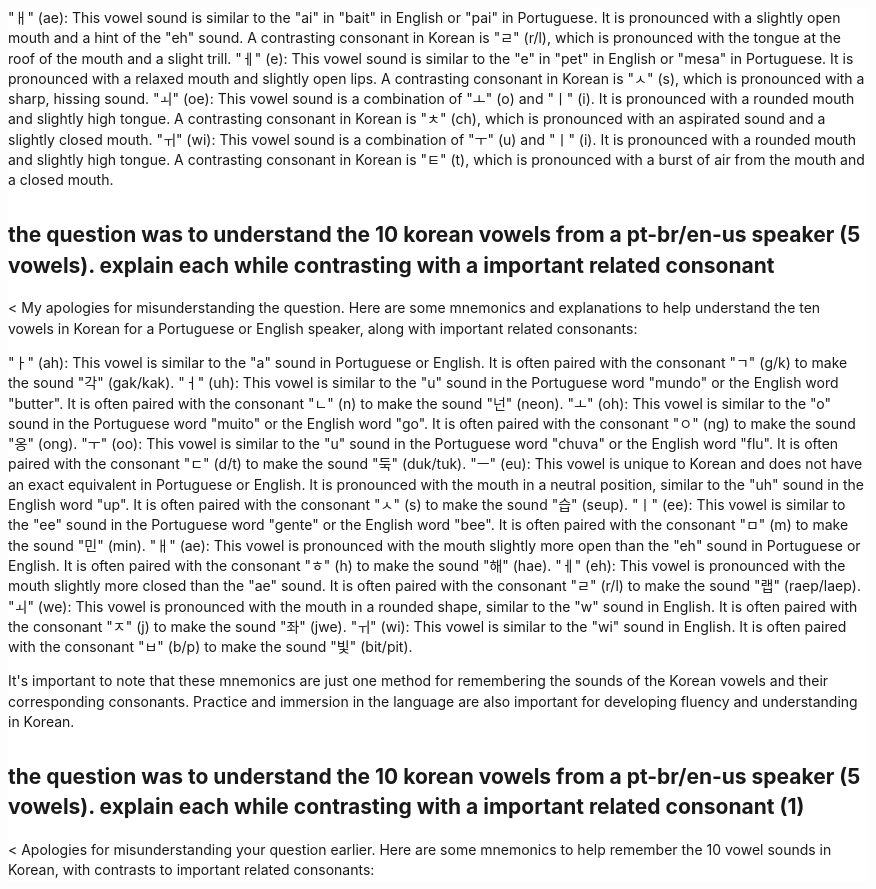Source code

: "ㅐ" (ae): This vowel sound is similar to the "ai" in "bait" in English or "pai" in Portuguese. It is pronounced with a slightly open mouth and a hint of the "eh" sound. A contrasting consonant in Korean is "ㄹ" (r/l), which is pronounced with the tongue at the roof of the mouth and a slight trill.
"ㅔ" (e): This vowel sound is similar to the "e" in "pet" in English or "mesa" in Portuguese. It is pronounced with a relaxed mouth and slightly open lips. A contrasting consonant in Korean is "ㅅ" (s), which is pronounced with a sharp, hissing sound.
"ㅚ" (oe): This vowel sound is a combination of "ㅗ" (o) and "ㅣ" (i). It is pronounced with a rounded mouth and slightly high tongue. A contrasting consonant in Korean is "ㅊ" (ch), which is pronounced with an aspirated sound and a slightly closed mouth.
"ㅟ" (wi): This vowel sound is a combination of "ㅜ" (u) and "ㅣ" (i). It is pronounced with a rounded mouth and slightly high tongue. A contrasting consonant in Korean is "ㅌ" (t), which is pronounced with a burst of air from the mouth and a closed mouth.

## the question was to understand the 10 korean vowels from a pt-br/en-us speaker (5 vowels). explain each while contrasting with a important related consonant

< My apologies for misunderstanding the question. Here are some mnemonics and explanations to help understand the ten vowels in Korean for a Portuguese or English speaker, along with important related consonants:

"ㅏ" (ah): This vowel is similar to the "a" sound in Portuguese or English. It is often paired with the consonant "ㄱ" (g/k) to make the sound "각" (gak/kak).
"ㅓ" (uh): This vowel is similar to the "u" sound in the Portuguese word "mundo" or the English word "butter". It is often paired with the consonant "ㄴ" (n) to make the sound "넌" (neon).
"ㅗ" (oh): This vowel is similar to the "o" sound in the Portuguese word "muito" or the English word "go". It is often paired with the consonant "ㅇ" (ng) to make the sound "옹" (ong).
"ㅜ" (oo): This vowel is similar to the "u" sound in the Portuguese word "chuva" or the English word "flu". It is often paired with the consonant "ㄷ" (d/t) to make the sound "둑" (duk/tuk).
"ㅡ" (eu): This vowel is unique to Korean and does not have an exact equivalent in Portuguese or English. It is pronounced with the mouth in a neutral position, similar to the "uh" sound in the English word "up". It is often paired with the consonant "ㅅ" (s) to make the sound "습" (seup).
"ㅣ" (ee): This vowel is similar to the "ee" sound in the Portuguese word "gente" or the English word "bee". It is often paired with the consonant "ㅁ" (m) to make the sound "민" (min).
"ㅐ" (ae): This vowel is pronounced with the mouth slightly more open than the "eh" sound in Portuguese or English. It is often paired with the consonant "ㅎ" (h) to make the sound "해" (hae).
"ㅔ" (eh): This vowel is pronounced with the mouth slightly more closed than the "ae" sound. It is often paired with the consonant "ㄹ" (r/l) to make the sound "랩" (raep/laep).
"ㅚ" (we): This vowel is pronounced with the mouth in a rounded shape, similar to the "w" sound in English. It is often paired with the consonant "ㅈ" (j) to make the sound "좌" (jwe).
"ㅟ" (wi): This vowel is similar to the "wi" sound in English. It is often paired with the consonant "ㅂ" (b/p) to make the sound "빛" (bit/pit).

It's important to note that these mnemonics are just one method for remembering the sounds of the Korean vowels and their corresponding consonants. Practice and immersion in the language are also important for developing fluency and understanding in Korean.

## the question was to understand the 10 korean vowels from a pt-br/en-us speaker (5 vowels). explain each while contrasting with a important related consonant (1)

< Apologies for misunderstanding your question earlier. Here are some mnemonics to help remember the 10 vowel sounds in Korean, with contrasts to important related consonants:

YOUR ASSIGNMENT:
Rewrite the lines above with every instance of "paired with" replaced by "combined with" and everything else left unchanged. Leave the pictures out of your answer.

TASK RESPONSE:
Source code

: "ㅐ" (ae): This vowel sound is similar to the "ai" in "bait" in English or "pai" in Portuguese. It is pronounced with a slightly open mouth and a hint of the "eh" sound. A contrasting consonant in Korean is "ㄹ" (r/l), which is pronounced with the tongue at the roof of the mouth and a slight trill.
"ㅔ" (e): This vowel sound is similar to the "e" in "pet" in English or "mesa" in Portuguese. It is pronounced with a relaxed mouth and slightly open lips. A contrasting consonant in Korean is "ㅅ" (s), which is pronounced with a sharp, hissing sound.
"ㅚ" (oe): This vowel sound is a combination of "ㅗ" (o) and "ㅣ" (i). It is pronounced with a rounded mouth and slightly high tongue. A contrasting consonant in Korean is "ㅊ" (ch), which is pronounced with an aspirated sound and a slightly closed mouth.
"ㅟ" (wi): This vowel sound is a combination of "ㅜ" (u) and "ㅣ" (i). It is pronounced with a rounded mouth and slightly high tongue. A contrasting consonant in Korean is "ㅌ" (t), which is pronounced with a burst of air from the mouth and a closed mouth.

## the question was to understand the 10 korean vowels from a pt-br/en-us speaker (5 vowels). explain each while contrasting with a important related consonant

< My apologies for misunderstanding the question. Here are some mnemonics and explanations to help understand the ten vowels in Korean for a Portuguese or English speaker, along with important related consonants:

"ㅏ" (ah): This vowel is similar to the "a" sound in Portuguese or English. It is often combined with the consonant "ㄱ" (g/k) to make the sound "각" (gak/kak).
"ㅓ" (uh): This vowel is similar to the "u" sound in the Portuguese word "mundo" or the English word "butter". It is often combined with the consonant "ㄴ" (n) to make the sound "넌" (neon).
"ㅗ" (oh): This vowel is similar to the "o" sound in the Portuguese word "muito" or the English word "go". It is often combined with the consonant "ㅇ" (ng) to make the sound "옹" (ong).
"ㅜ" (oo): This vowel is similar to the "u" sound in the Portuguese word "chuva" or the English word "flu". It is often combined with the consonant "ㄷ" (d/t) to make the sound "둑" (duk/tuk).
"ㅡ" (eu): This vowel is unique to Korean and does not have an exact equivalent in Portuguese or English. It is pronounced with the mouth in a neutral position, similar to the "uh" sound in the English word "up". It is often combined with the consonant "ㅅ" (s) to make the sound "습" (seup).
"ㅣ" (ee): This vowel is similar to the "ee" sound in the Portuguese word "gente" or the English word "bee". It is often combined with the consonant "ㅁ" (m) to make the sound "민" (min).
"ㅐ" (ae): This vowel is pronounced with the mouth slightly more open than the "eh" sound in Portuguese or English. It is often combined with the consonant "ㅎ" (h) to make the sound "해" (hae).
"ㅔ" (eh): This vowel is pronounced with the mouth slightly more closed than the "ae" sound. It is often combined with the consonant "ㄹ" (r/l) to make the sound "랩" (raep/laep).
"ㅚ" (we): This vowel is pronounced with the mouth in a rounded shape, similar to the "w" sound in English. It is often combined with the consonant "ㅈ" (j) to make the sound "좌" (jwe).
"ㅟ" (wi): This vowel is similar to the "wi" sound in English. It is often combined with the consonant "ㅂ" (b/p) to make the sound "빛" (bit/pit).

It's important to note that these mnemonics are just one method for remembering the sounds of the Korean vowels and their corresponding consonants. Practice and immersion in the language are also important for developing fluency and understanding in Korean.

## the question was to understand the 10 korean vowels from a pt-br/en-us speaker (5 vowels). explain each while contrasting with a important related consonant (1)

< Apologies for misunderstanding your question earlier. Here are some mnemonics to help remember the 10 vowel sounds in Korean, with contrasts to important related consonants:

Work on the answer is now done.